**THE EXERCISE**.
Recast every line of the records below as a Markdown table with two columns, Row and Line. Put the row number in Row and the line itself in Line, and leave out any blank lines.

(Dataset items)
BEGIN
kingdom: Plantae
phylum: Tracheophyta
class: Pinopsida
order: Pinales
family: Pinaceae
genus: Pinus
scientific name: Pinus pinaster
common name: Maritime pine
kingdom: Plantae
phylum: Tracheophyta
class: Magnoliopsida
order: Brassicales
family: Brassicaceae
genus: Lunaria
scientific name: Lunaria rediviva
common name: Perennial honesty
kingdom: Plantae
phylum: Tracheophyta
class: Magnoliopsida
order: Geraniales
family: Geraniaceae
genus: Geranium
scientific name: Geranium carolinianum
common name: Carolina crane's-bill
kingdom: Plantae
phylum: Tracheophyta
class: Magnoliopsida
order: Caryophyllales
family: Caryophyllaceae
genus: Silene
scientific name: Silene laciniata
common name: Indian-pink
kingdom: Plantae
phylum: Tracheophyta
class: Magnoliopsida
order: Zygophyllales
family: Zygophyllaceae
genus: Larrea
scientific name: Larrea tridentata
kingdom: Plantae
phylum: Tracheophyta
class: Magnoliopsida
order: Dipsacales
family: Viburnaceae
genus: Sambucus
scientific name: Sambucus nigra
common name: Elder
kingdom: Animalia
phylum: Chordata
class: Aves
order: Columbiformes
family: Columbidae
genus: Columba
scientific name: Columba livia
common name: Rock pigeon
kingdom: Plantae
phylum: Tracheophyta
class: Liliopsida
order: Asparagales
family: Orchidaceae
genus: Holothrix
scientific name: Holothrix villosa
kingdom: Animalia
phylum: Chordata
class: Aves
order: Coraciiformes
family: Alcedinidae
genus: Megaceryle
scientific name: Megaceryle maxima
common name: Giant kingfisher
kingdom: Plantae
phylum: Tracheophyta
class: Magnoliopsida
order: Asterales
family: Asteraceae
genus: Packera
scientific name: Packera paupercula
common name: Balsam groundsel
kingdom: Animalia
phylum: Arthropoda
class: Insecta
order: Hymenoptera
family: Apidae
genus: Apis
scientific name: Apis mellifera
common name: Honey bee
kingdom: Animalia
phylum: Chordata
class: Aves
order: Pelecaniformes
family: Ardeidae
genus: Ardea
END
**SOLVED EXERCISE**.
| Row | Line |
|---|---|
| 1 | kingdom: Plantae |
| 2 | phylum: Tracheophyta |
| 3 | class: Pinopsida |
| 4 | order: Pinales |
| 5 | family: Pinaceae |
| 6 | genus: Pinus |
| 7 | scientific name: Pinus pinaster |
| 8 | common name: Maritime pine |
| 9 | kingdom: Plantae |
| 10 | phylum: Tracheophyta |
| 11 | class: Magnoliopsida |
| 12 | order: Brassicales |
| 13 | family: Brassicaceae |
| 14 | genus: Lunaria |
| 15 | scientific name: Lunaria rediviva |
| 16 | common name: Perennial honesty |
| 17 | kingdom: Plantae |
| 18 | phylum: Tracheophyta |
| 19 | class: Magnoliopsida |
| 20 | order: Geraniales |
| 21 | family: Geraniaceae |
| 22 | genus: Geranium |
| 23 | scientific name: Geranium carolinianum |
| 24 | common name: Carolina crane's-bill |
| 25 | kingdom: Plantae |
| 26 | phylum: Tracheophyta |
| 27 | class: Magnoliopsida |
| 28 | order: Caryophyllales |
| 29 | family: Caryophyllaceae |
| 30 | genus: Silene |
| 31 | scientific name: Silene laciniata |
| 32 | common name: Indian-pink |
| 33 | kingdom: Plantae |
| 34 | phylum: Tracheophyta |
| 35 | class: Magnoliopsida |
| 36 | order: Zygophyllales |
| 37 | family: Zygophyllaceae |
| 38 | genus: Larrea |
| 39 | scientific name: Larrea tridentata |
| 40 | kingdom: Plantae |
| 41 | phylum: Tracheophyta |
| 42 | class: Magnoliopsida |
| 43 | order: Dipsacales |
| 44 | family: Viburnaceae |
| 45 | genus: Sambucus |
| 46 | scientific name: Sambucus nigra |
| 47 | common name: Elder |
| 48 | kingdom: Animalia |
| 49 | phylum: Chordata |
| 50 | class: Aves |
| 51 | order: Columbiformes |
| 52 | family: Columbidae |
| 53 | genus: Columba |
| 54 | scientific name: Columba livia |
| 55 | common name: Rock pigeon |
| 56 | kingdom: Plantae |
| 57 | phylum: Tracheophyta |
| 58 | class: Liliopsida |
| 59 | order: Asparagales |
| 60 | family: Orchidaceae |
| 61 | genus: Holothrix |
| 62 | scientific name: Holothrix villosa |
| 63 | kingdom: Animalia |
| 64 | phylum: Chordata |
| 65 | class: Aves |
| 66 | order: Coraciiformes |
| 67 | family: Alcedinidae |
| 68 | genus: Megaceryle |
| 69 | scientific name: Megaceryle maxima |
| 70 | common name: Giant kingfisher |
| 71 | kingdom: Plantae |
| 72 | phylum: Tracheophyta |
| 73 | class: Magnoliopsida |
| 74 | order: Asterales |
| 75 | family: Asteraceae |
| 76 | genus: Packera |
| 77 | scientific name: Packera paupercula |
| 78 | common name: Balsam groundsel |
| 79 | kingdom: Animalia |
| 80 | phylum: Arthropoda |
| 81 | class: Insecta |
| 82 | order: Hymenoptera |
| 83 | family: Apidae |
| 84 | genus: Apis |
| 85 | scientific name: Apis mellifera |
| 86 | common name: Honey bee |
| 87 | kingdom: Animalia |
| 88 | phylum: Chordata |
| 89 | class: Aves |
| 90 | order: Pelecaniformes |
| 91 | family: Ardeidae |
| 92 | genus: Ardea |